Selasa, 06 September 2016

Ibu Jono

Kami memanggilnya Ibu Jono. Sesungguhnya, hingga hari ini, saya belum tahu nama asli beliau. Kami menyebut beliau Ibu Jono, sebab almarhum suaminya adalah Bapak Jono.

Dalam satu Minggu, setidaknya dua kali kami mengunjungi rumah ibu Jono. Yaitu setiap hari Senin dan Kamis. Secara bergantian, dua orang santri mengambil makanan untuk buka puasa sunnah para santri.

Pagi ini, suatu kebahagiaan bagi santri, ibarat mentari pagi yang cerah, ibu Jono berkunjung ke asrama santri ikhwan. Saat itu hanya ada dua orang yang tersisa di asrama, yakni saya dan Tian. Kami terima sang tamu istimewa itu dengan sambutan sehangat mungkin yang kami bisa.

__________

Yang Diminta:
Lanjutkan kisah tentang Ibu Jono mulai setelah kalimat terakhir yang tertera.

Informasi yang Ditampilkan:
__________

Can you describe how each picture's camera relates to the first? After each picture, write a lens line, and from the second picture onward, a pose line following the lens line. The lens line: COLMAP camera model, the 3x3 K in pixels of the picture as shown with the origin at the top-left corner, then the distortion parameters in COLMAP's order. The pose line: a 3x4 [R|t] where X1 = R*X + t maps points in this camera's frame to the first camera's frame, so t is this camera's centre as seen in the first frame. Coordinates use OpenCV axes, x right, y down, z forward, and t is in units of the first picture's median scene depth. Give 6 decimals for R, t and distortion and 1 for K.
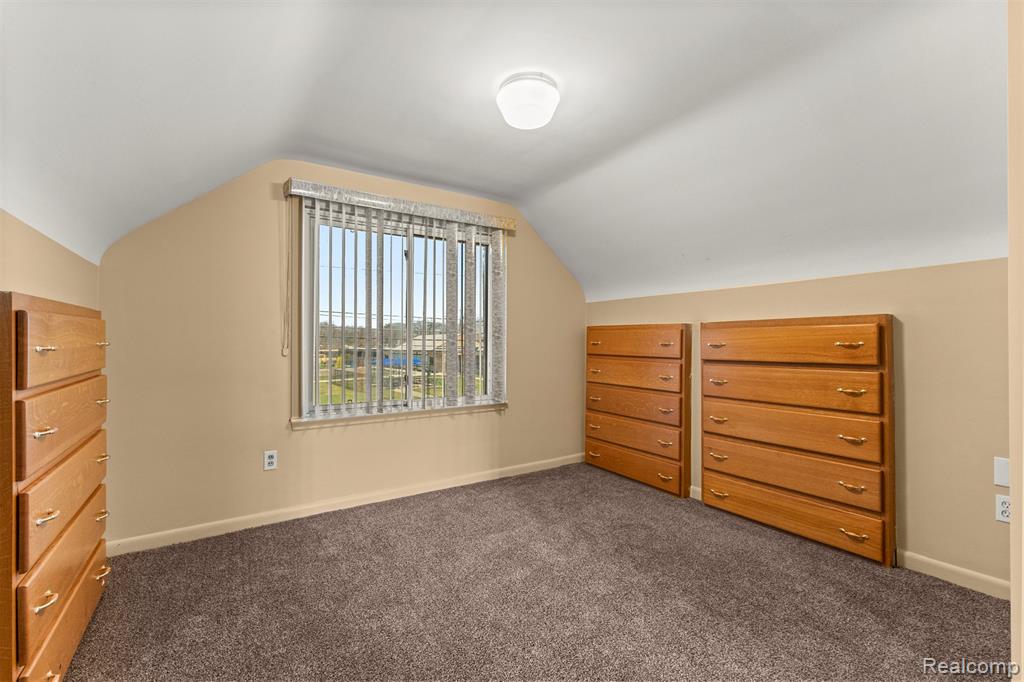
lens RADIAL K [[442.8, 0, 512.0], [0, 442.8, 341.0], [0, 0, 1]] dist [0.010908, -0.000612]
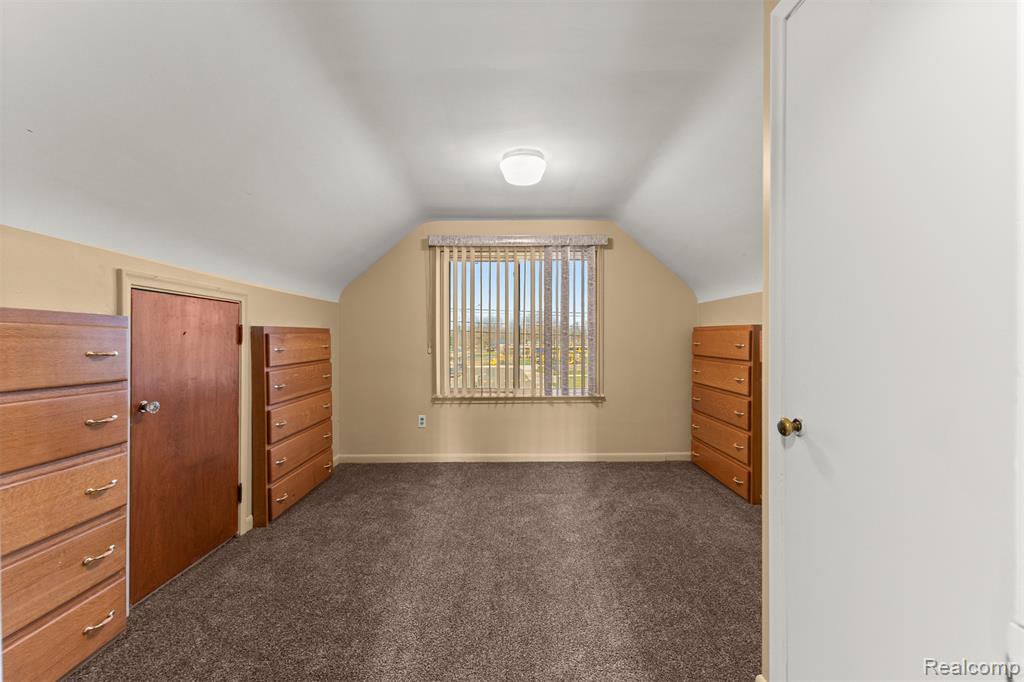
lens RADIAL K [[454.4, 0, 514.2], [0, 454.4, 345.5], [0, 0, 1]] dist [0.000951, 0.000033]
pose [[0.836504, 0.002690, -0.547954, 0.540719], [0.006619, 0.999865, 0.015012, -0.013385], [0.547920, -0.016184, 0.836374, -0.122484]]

__________

Hasil:
Kami bertiga duduk di ruang tamu. Ibu Jono duduk di sofa dekat pintu. Tian memilih sofa tengah. Sementara saya kebagian kursi empuk yang paling jauh dari pintu. Kami membuka obrolan dengan saling bertanya kabar. Ibu Jono bertanya bagaimana kabar para santri dan saya menanyakan hal yang serupa pada wanita istimewa itu. Adalah tentang kabar beliau dan keluarganya. Kemudian ibu Jono bertanya tentang keadaan pesantren. Saya dan Tian hanya menjawab yang kami ketahui saja. Lebih dari batas pemahaman kami, saya dan Tian hanya menjawab dengan kalimat "tidak tahu, Bu" saja. Tentunya dengan dibumbui sebuah gelengan dan senyum tipis saja.

Di ruang tamu, kami berbincang selama dua jam. Dari jam sembilan hingga jam sebelas. Waktu selama itu, seperti hanya sekejapan mata bagi saya. Sebab kami sangat larut dalam isi obrolan. Terlebih bagi saya pribadi. Ada banyak pelajaran hidup yang saya petik dari penggalan kisah hidup yang telah dilewati oleh ibu Jono dan keluarga. Saya pikir buah-buah matang yang telah saya petik dari pohon kehidupan ibu Jono, harus saya ikat dengan tulisan. Sebagaimana yang telah diucapkan oleh imam Syafi'i, bahwa ilmu itu ibarat hewan buruan, maka ikatlah ia dengan tulisan. Dan, diantara buah ranum nan segar yang saya petik itu adalah sebagai berikut:

Satu. Ibu Jono adalah seorang pensiunan guru matematika. Dalam perjalanan karirnya, beliau pernah menjabat sebagai kepala sekolah SMA.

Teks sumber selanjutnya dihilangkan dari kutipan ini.